XPA−/− mice used in this study are characterized by a complete deficiency in both global genome repair (GGR) and transcription-coupled repair (TCR) of NER. 19 Since DNA repair is not successively accomplished in these mice, functional p53 may promote death of cells with unrepaired DNA damage by triggering apoptosis. To clarify the synergism of p53 and NER in tumorigenesis, we and others have generated a XPA/p53-deficient mouse strain. 28-30 It has been suggested that p53 play a role in regulating NER, especially the GGR subpathway. 31-36 As shown in our experiment, a heterozygous loss of p53 appears to act synergistically to a NER defect in tongue tumor induction. The bulky DNA lesions elicited by 4NQO are known to substrate for GGR and 4NQO-DNA damage per se provokes up-regulation of p53. 37,38 The hypersensitivity of human and mouse XPA cells to killing by 4NQO may be associated with increased activity of p53, leading to augmented p53-mediated apoptosis. 37 Although 4NQO-induced NER is p53-dependent, 37,38 it remains ambiguous that the modulating effect of p53 on NER is gene-dosage-dependent.

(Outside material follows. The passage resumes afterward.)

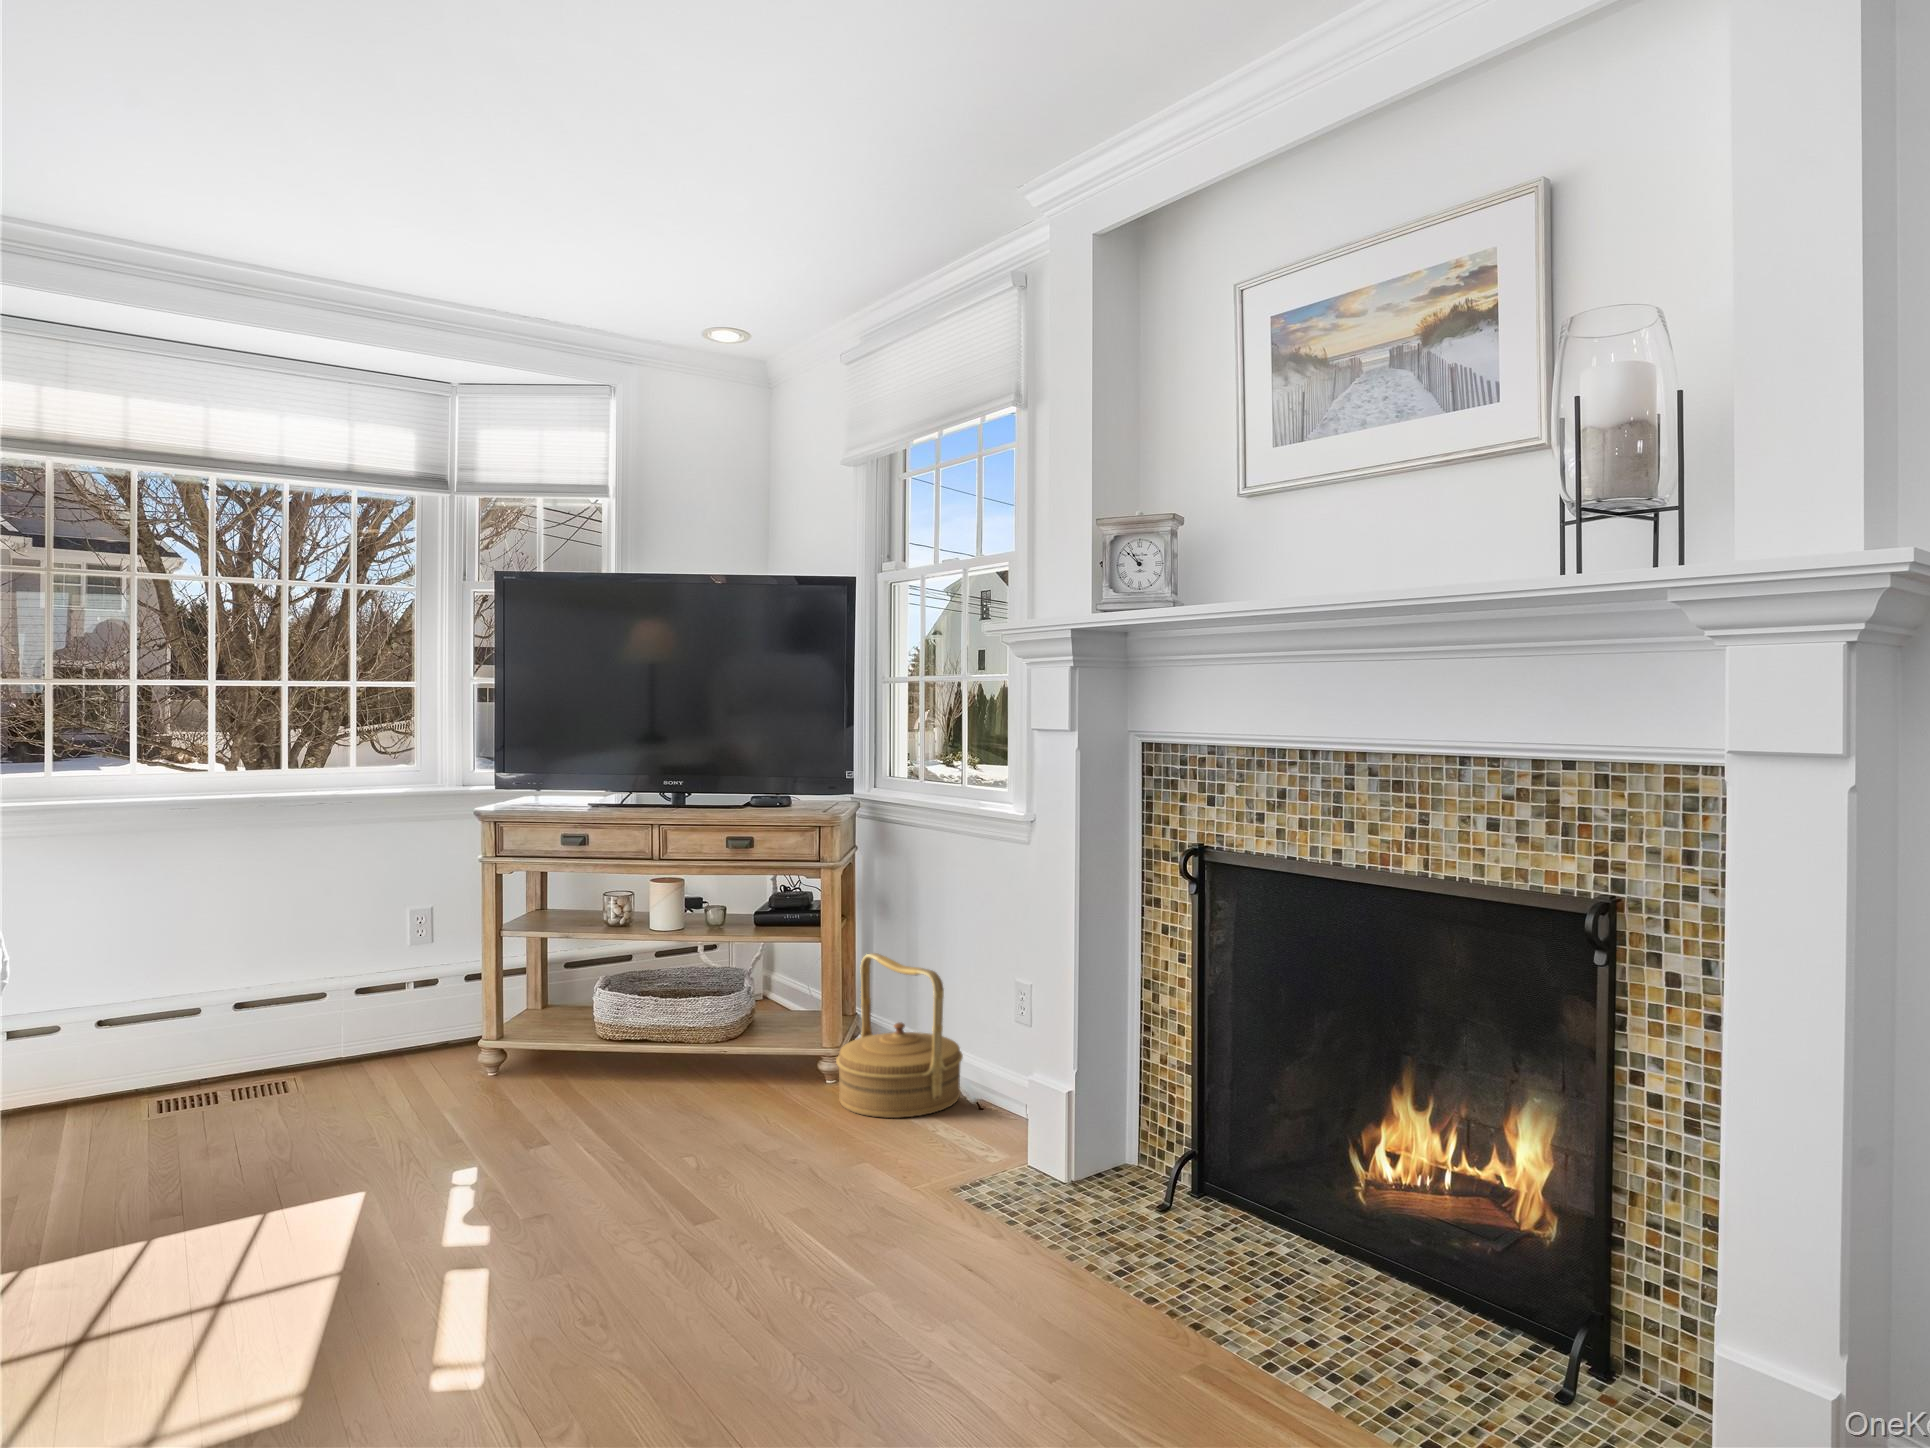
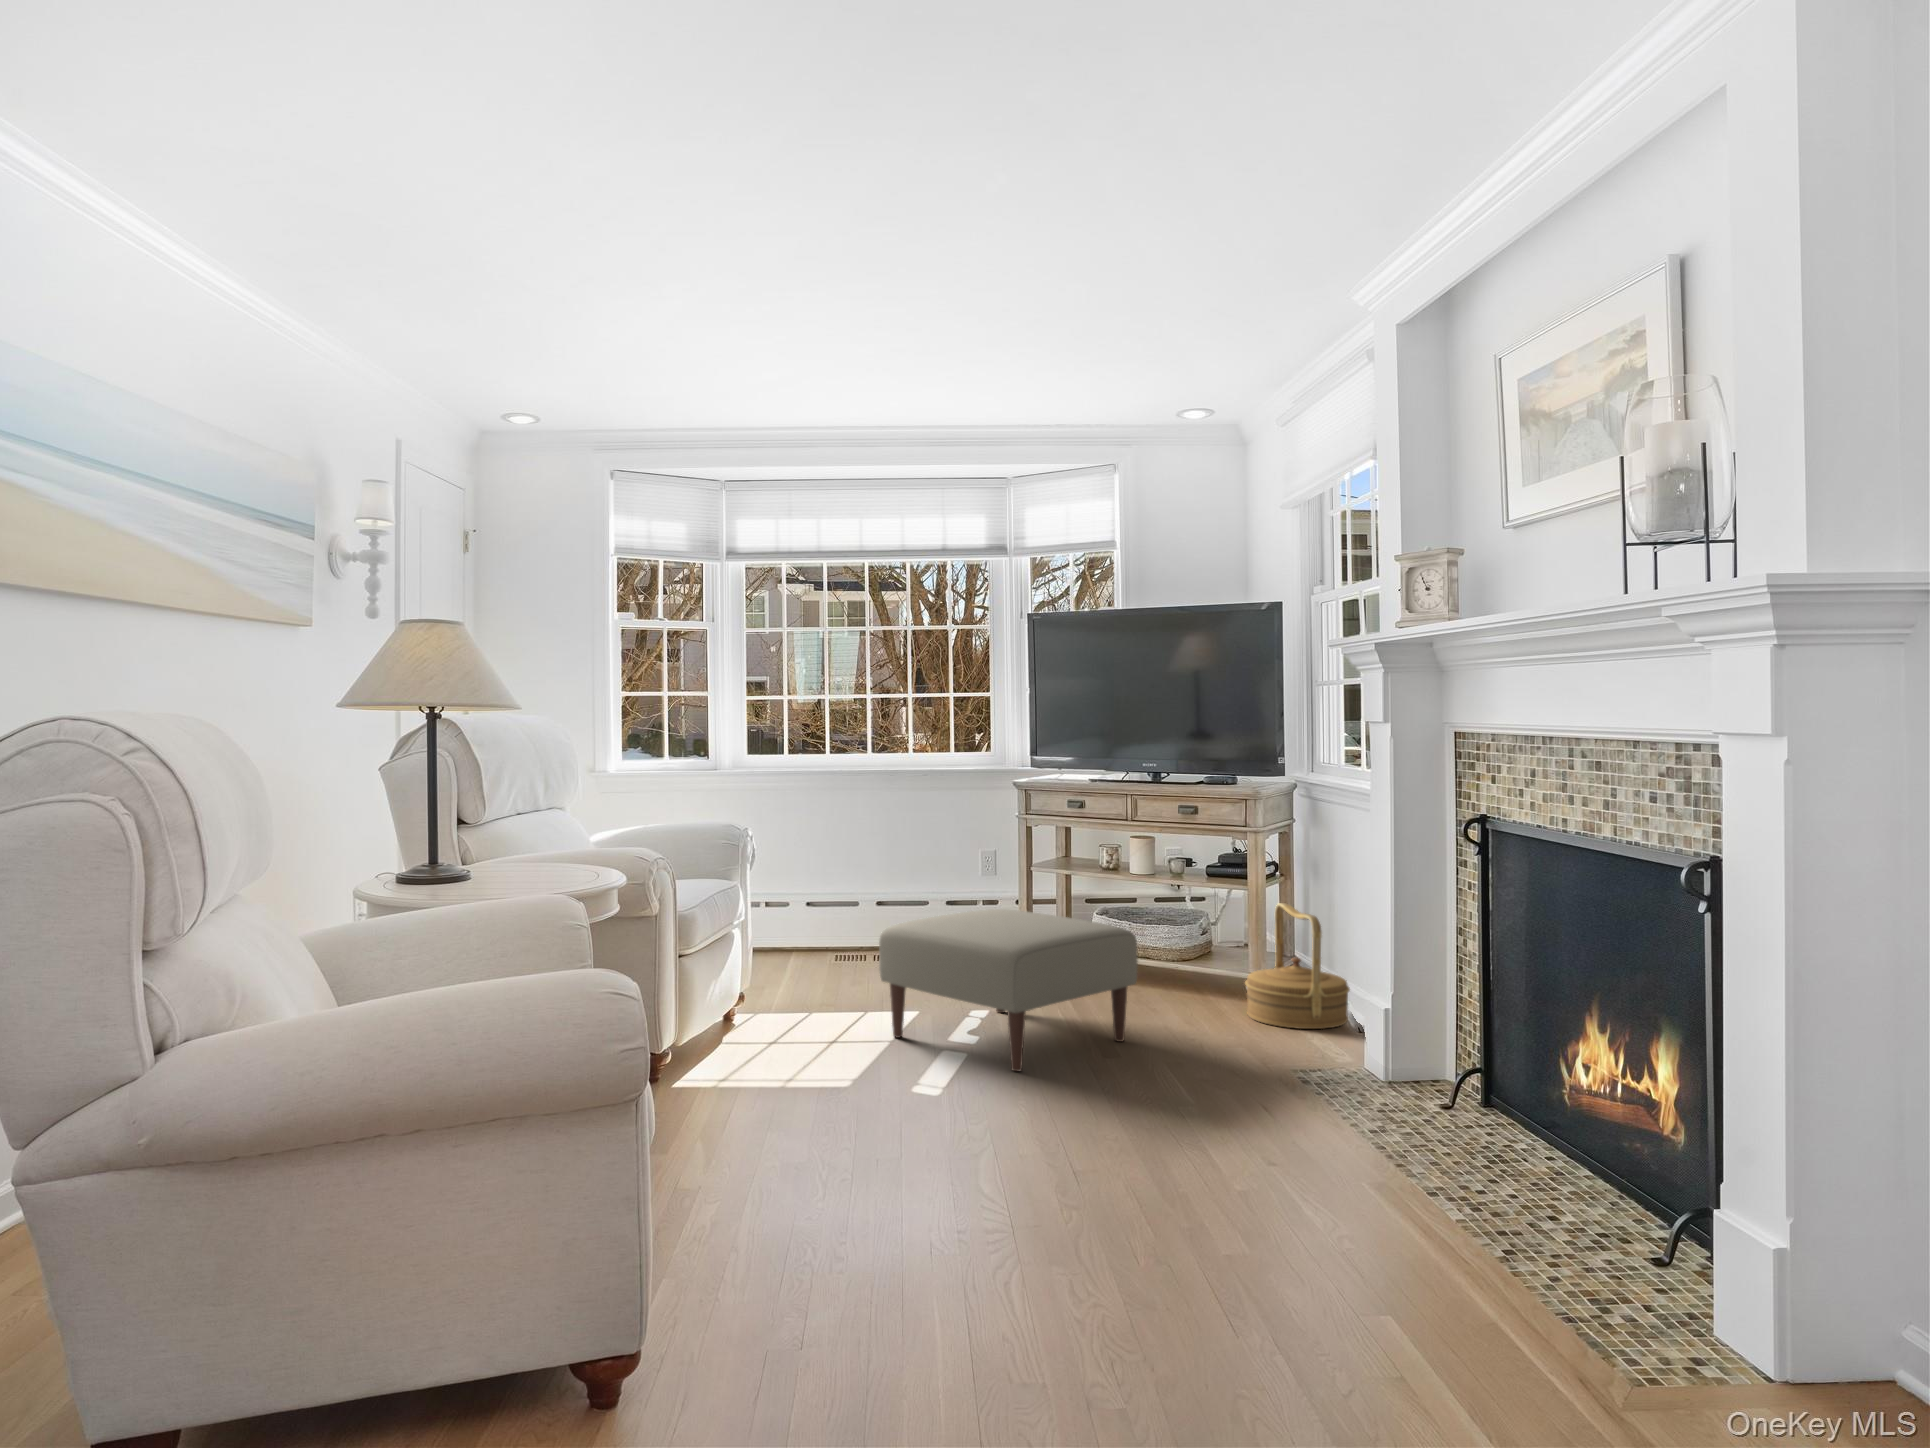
ottoman: none [307,1019,733,1302] -> present [879,909,1138,1071]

The precise mechanism of p53 loss in tumors is uncertain but is likely to occur by a two-step process. Our XPA−/−p53+/− mice have already undergone a first step of the process, the inactivation of one p53 allele. The recent investigations indicated that loss of the remaining p53 allele is not a prerequisite for tumor formation. 6,7,11,16 The present data also provide a strong argument that p53 haploinsufficiency creates a condition that drive tongue carcinogenesis. Further functional assays including the activation of p21WAF1/CIP1 and MDM2 expression and inducibility of apoptosis are underway to identify whether structurally intact wild-type p53 protein in XPA−/−p53+/− tumors is functioning normally.

In summary, we believe that XPA/p53-deficient mice provide an attractive model for studying the histopathological and genetic changes and molecular mechanisms underlying oral SCC development and also allow for the investigation of the relationship between DNA damage, cell cycle regulation, apoptosis, and cancer in vivo.